ACTIVITY: Make an exact copy of the records below, leaving every image out.

RECORDS SUPPLIED:

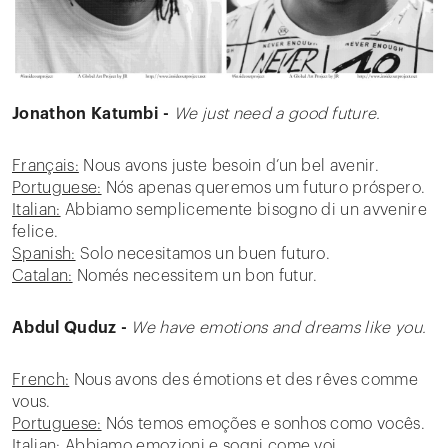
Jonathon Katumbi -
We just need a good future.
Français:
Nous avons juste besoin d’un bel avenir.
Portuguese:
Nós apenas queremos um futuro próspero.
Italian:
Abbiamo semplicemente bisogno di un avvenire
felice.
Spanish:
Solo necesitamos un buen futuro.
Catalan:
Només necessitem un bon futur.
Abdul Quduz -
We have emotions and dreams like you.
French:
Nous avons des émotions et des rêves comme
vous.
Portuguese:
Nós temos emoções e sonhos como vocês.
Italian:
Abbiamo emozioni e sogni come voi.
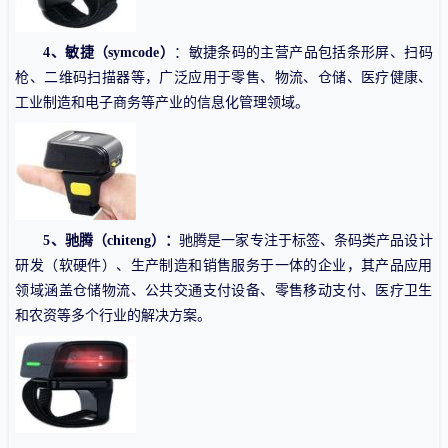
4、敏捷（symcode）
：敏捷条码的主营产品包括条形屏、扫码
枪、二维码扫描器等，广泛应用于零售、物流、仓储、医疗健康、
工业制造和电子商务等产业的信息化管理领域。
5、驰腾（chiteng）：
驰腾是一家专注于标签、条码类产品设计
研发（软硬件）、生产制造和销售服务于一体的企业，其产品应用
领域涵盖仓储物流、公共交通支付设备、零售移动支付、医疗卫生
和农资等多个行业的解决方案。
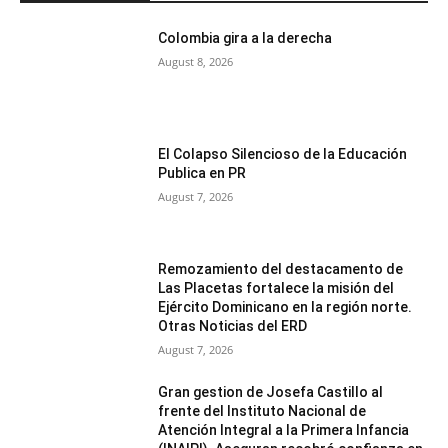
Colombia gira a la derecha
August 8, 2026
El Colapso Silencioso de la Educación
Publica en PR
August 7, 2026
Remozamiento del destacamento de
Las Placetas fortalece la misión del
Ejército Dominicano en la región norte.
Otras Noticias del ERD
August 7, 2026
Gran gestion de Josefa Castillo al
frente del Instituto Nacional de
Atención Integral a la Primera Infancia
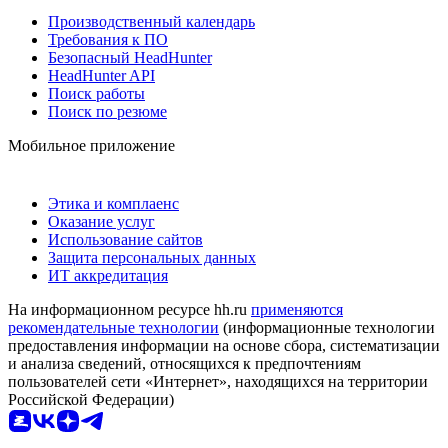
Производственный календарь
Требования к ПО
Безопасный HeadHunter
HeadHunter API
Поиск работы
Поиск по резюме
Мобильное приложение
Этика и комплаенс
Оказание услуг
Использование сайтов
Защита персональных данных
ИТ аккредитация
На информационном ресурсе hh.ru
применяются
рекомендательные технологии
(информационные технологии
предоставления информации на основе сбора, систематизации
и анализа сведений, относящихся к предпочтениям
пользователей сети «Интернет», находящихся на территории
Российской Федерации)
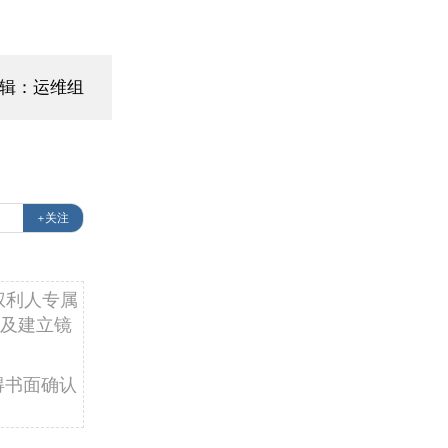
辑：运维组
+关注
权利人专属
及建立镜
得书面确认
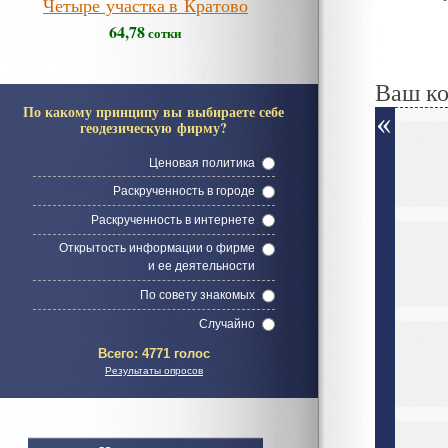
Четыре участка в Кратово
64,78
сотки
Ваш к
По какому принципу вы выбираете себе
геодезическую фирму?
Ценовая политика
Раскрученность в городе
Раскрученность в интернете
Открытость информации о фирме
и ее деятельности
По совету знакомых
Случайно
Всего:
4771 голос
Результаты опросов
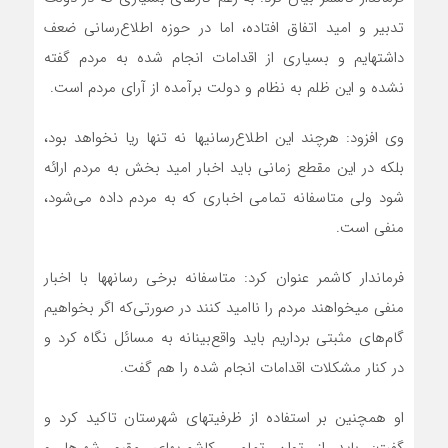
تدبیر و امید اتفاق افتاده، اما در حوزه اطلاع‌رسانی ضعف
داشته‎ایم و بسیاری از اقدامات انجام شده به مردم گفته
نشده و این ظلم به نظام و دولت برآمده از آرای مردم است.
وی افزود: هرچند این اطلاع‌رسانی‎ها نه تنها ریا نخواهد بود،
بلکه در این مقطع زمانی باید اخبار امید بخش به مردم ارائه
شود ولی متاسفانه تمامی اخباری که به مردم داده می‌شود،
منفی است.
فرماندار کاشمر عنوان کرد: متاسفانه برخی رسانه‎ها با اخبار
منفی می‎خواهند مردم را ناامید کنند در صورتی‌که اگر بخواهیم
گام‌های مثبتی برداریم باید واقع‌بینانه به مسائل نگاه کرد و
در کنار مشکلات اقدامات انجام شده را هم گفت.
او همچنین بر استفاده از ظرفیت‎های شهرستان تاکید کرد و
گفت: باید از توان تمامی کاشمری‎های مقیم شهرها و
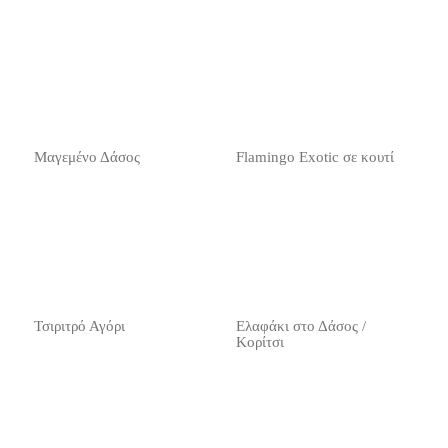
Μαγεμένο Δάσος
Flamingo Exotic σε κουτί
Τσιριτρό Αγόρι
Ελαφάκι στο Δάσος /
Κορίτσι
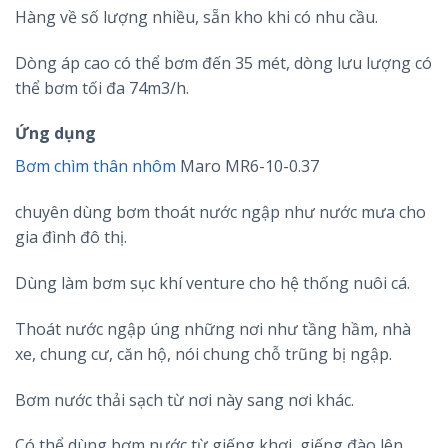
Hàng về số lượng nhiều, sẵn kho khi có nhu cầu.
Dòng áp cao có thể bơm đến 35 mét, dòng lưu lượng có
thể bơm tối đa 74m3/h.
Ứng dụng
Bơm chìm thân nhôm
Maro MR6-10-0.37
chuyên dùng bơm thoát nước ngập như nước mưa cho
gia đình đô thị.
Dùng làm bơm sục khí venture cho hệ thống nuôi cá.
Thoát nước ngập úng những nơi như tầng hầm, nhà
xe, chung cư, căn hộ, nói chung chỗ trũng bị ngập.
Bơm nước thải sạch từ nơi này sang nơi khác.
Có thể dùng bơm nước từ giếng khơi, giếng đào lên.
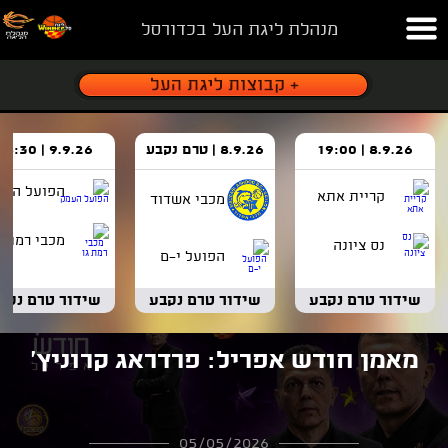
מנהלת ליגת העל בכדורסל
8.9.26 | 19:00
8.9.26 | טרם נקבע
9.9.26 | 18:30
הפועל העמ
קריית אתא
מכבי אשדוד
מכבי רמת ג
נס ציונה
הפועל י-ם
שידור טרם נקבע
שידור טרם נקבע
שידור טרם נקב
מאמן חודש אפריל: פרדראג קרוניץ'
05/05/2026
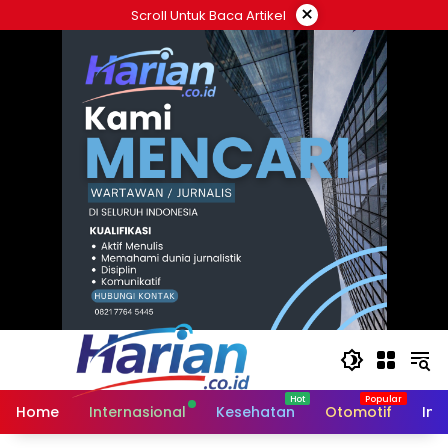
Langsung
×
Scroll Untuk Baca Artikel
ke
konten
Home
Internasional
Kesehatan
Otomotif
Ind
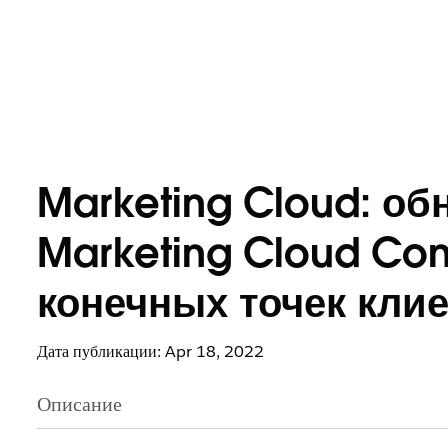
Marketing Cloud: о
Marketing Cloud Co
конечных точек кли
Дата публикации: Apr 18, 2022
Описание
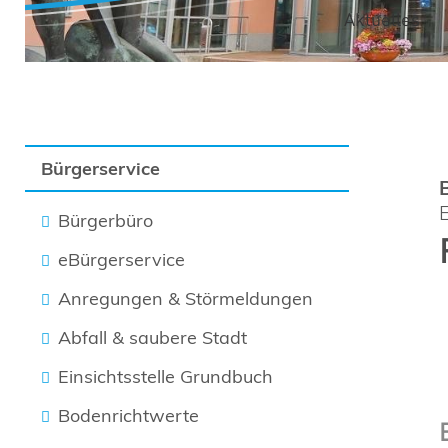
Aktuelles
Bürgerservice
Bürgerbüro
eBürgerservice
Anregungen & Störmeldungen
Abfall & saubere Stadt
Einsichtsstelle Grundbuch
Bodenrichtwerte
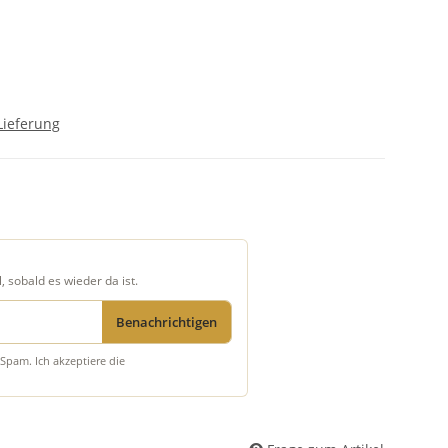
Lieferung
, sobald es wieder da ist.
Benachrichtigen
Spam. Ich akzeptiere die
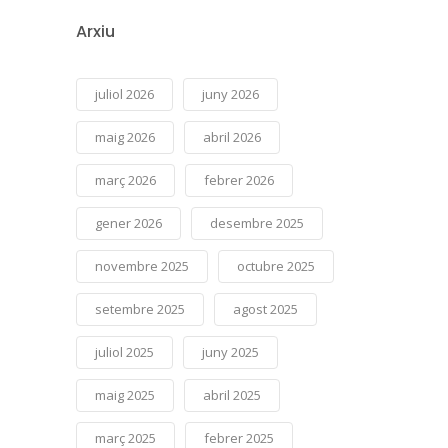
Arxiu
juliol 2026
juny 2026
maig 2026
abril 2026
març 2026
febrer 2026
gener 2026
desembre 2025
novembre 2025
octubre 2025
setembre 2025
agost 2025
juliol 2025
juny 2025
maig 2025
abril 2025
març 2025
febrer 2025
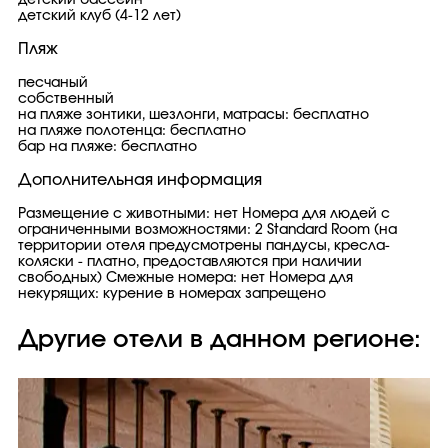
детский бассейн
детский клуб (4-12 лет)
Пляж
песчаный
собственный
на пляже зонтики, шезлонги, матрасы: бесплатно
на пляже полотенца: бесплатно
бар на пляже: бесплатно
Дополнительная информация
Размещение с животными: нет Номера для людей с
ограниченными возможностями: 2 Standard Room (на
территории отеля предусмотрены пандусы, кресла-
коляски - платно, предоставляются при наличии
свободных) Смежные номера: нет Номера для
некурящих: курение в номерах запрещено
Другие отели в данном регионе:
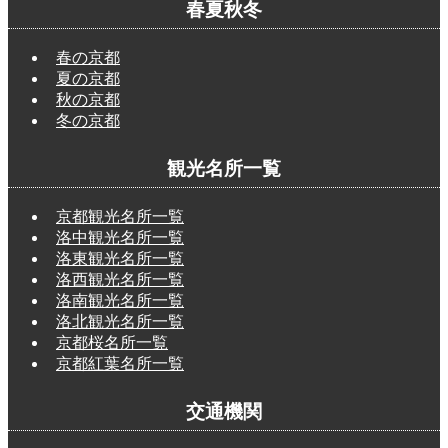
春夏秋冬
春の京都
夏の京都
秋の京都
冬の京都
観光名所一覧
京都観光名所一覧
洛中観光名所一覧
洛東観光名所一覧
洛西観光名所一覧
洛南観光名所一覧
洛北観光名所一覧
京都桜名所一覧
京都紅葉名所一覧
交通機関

RESPONSE FOR THIS EXERCISE:
Jonathon Katumbi -
We just need a good future.
Français:
Nous avons juste besoin d’un bel avenir.
Portuguese:
Nós apenas queremos um futuro próspero.
Italian:
Abbiamo semplicemente bisogno di un avvenire
felice.
Spanish:
Solo necesitamos un buen futuro.
Catalan:
Només necessitem un bon futur.
Abdul Quduz -
We have emotions and dreams like you.
French:
Nous avons des émotions et des rêves comme
vous.
Portuguese:
Nós temos emoções e sonhos como vocês.
Italian:
Abbiamo emozioni e sogni come voi.
4、敏捷（symcode）
：敏捷条码的主营产品包括条形屏、扫码
枪、二维码扫描器等，广泛应用于零售、物流、仓储、医疗健康、
工业制造和电子商务等产业的信息化管理领域。
5、驰腾（chiteng）：
驰腾是一家专注于标签、条码类产品设计
研发（软硬件）、生产制造和销售服务于一体的企业，其产品应用
领域涵盖仓储物流、公共交通支付设备、零售移动支付、医疗卫生
和农资等多个行业的解决方案。
Colombia gira a la derecha
August 8, 2026
El Colapso Silencioso de la Educación
Publica en PR
August 7, 2026
Remozamiento del destacamento de
Las Placetas fortalece la misión del
Ejército Dominicano en la región norte.
Otras Noticias del ERD
August 7, 2026
Gran gestion de Josefa Castillo al
frente del Instituto Nacional de
Atención Integral a la Primera Infancia
Производственный календарь
Требования к ПО
Безопасный HeadHunter
HeadHunter API
Поиск работы
Поиск по резюме
Мобильное приложение
Этика и комплаенс
Оказание услуг
Использование сайтов
Защита персональных данных
ИТ аккредитация
На информационном ресурсе hh.ru
применяются
рекомендательные технологии
(информационные технологии
предоставления информации на основе сбора, систематизации
и анализа сведений, относящихся к предпочтениям
пользователей сети «Интернет», находящихся на территории
Российской Федерации)
辑：运维组
+关注
权利人专属
及建立镜
得书面确认
Четыре участка в Кратово
64,78
сотки
Ваш к
По какому принципу вы выбираете себе
геодезическую фирму?
Ценовая политика
Раскрученность в городе
Раскрученность в интернете
Открытость информации о фирме
и ее деятельности
По совету знакомых
Случайно
Всего:
4771 голос
Результаты опросов
تدبیر و امید اتفاق افتاده، اما در حوزه اطلاع‌رسانی ضعف
داشته‎ایم و بسیاری از اقدامات انجام شده به مردم گفته
نشده و این ظلم به نظام و دولت برآمده از آرای مردم است.
وی افزود: هرچند این اطلاع‌رسانی‎ها نه تنها ریا نخواهد بود،
بلکه در این مقطع زمانی باید اخبار امید بخش به مردم ارائه
شود ولی متاسفانه تمامی اخباری که به مردم داده می‌شود،
منفی است.
فرماندار کاشمر عنوان کرد: متاسفانه برخی رسانه‎ها با اخبار
منفی می‎خواهند مردم را ناامید کنند در صورتی‌که اگر بخواهیم
گام‌های مثبتی برداریم باید واقع‌بینانه به مسائل نگاه کرد و
در کنار مشکلات اقدامات انجام شده را هم گفت.
او همچنین بر استفاده از ظرفیت‎های شهرستان تاکید کرد و
گفت: باید از توان تمامی کاشمری‎های مقیم شهرها و
Μαγεμένο Δάσος
Flamingo Exotic σε κουτί
Τσιριτρό Αγόρι
Ελαφάκι στο Δάσος /
Κορίτσι
Hàng về số lượng nhiều, sẵn kho khi có nhu cầu.
Dòng áp cao có thể bơm đến 35 mét, dòng lưu lượng có
thể bơm tối đa 74m3/h.
Ứng dụng
Bơm chìm thân nhôm
Maro MR6-10-0.37
chuyên dùng bơm thoát nước ngập như nước mưa cho
gia đình đô thị.
Dùng làm bơm sục khí venture cho hệ thống nuôi cá.
Thoát nước ngập úng những nơi như tầng hầm, nhà
xe, chung cư, căn hộ, nói chung chỗ trũng bị ngập.
Bơm nước thải sạch từ nơi này sang nơi khác.
Có thể dùng bơm nước từ giếng khơi, giếng đào lên.
מנהלת ליגת העל בכדורסל
8.9.26 | 19:00
8.9.26 | טרם נקבע
9.9.26 | 18:30
הפועל העמ
קריית אתא
מכבי אשדוד
מכבי רמת ג
נס ציונה
הפועל י-ם
שידור טרם נקבע
שידור טרם נקבע
שידור טרם נקב
מאמן חודש אפריל: פרדראג קרוניץ'
05/05/2026
Langsung
×
Scroll Untuk Baca Artikel
ke
konten
Home
Internasional
Kesehatan
Otomotif
Ind
Marketing Cloud: о
Marketing Cloud Co
конечных точек кли
Дата публикации: Apr 18, 2022
Описание
Aktuelles
Bürgerservice
Bürgerbüro
eBürgerservice
Anregungen & Störmeldungen
Abfall & saubere Stadt
Einsichtsstelle Grundbuch
Bodenrichtwerte
Lieferung
, sobald es wieder da ist.
Benachrichtigen
Spam. Ich akzeptiere die
Arxiu
juliol 2026
juny 2026
maig 2026
abril 2026
març 2026
febrer 2026
gener 2026
desembre 2025
novembre 2025
octubre 2025
setembre 2025
agost 2025
juliol 2025
juny 2025
maig 2025
abril 2025
març 2025
febrer 2025
детский бассейн
детский клуб (4-12 лет)
Пляж
песчаный
собственный
на пляже зонтики, шезлонги, матрасы: бесплатно
на пляже полотенца: бесплатно
бар на пляже: бесплатно
Дополнительная информация
Размещение с животными: нет Номера для людей с
ограниченными возможностями: 2 Standard Room (на
территории отеля предусмотрены пандусы, кресла-
коляски - платно, предоставляются при наличии
свободных) Смежные номера: нет Номера для
некурящих: курение в номерах запрещено
Другие отели в данном регионе:
春夏秋冬
春の京都
夏の京都
秋の京都
冬の京都
観光名所一覧
京都観光名所一覧
洛中観光名所一覧
洛東観光名所一覧
洛西観光名所一覧
洛南観光名所一覧
洛北観光名所一覧
京都桜名所一覧
京都紅葉名所一覧
交通機関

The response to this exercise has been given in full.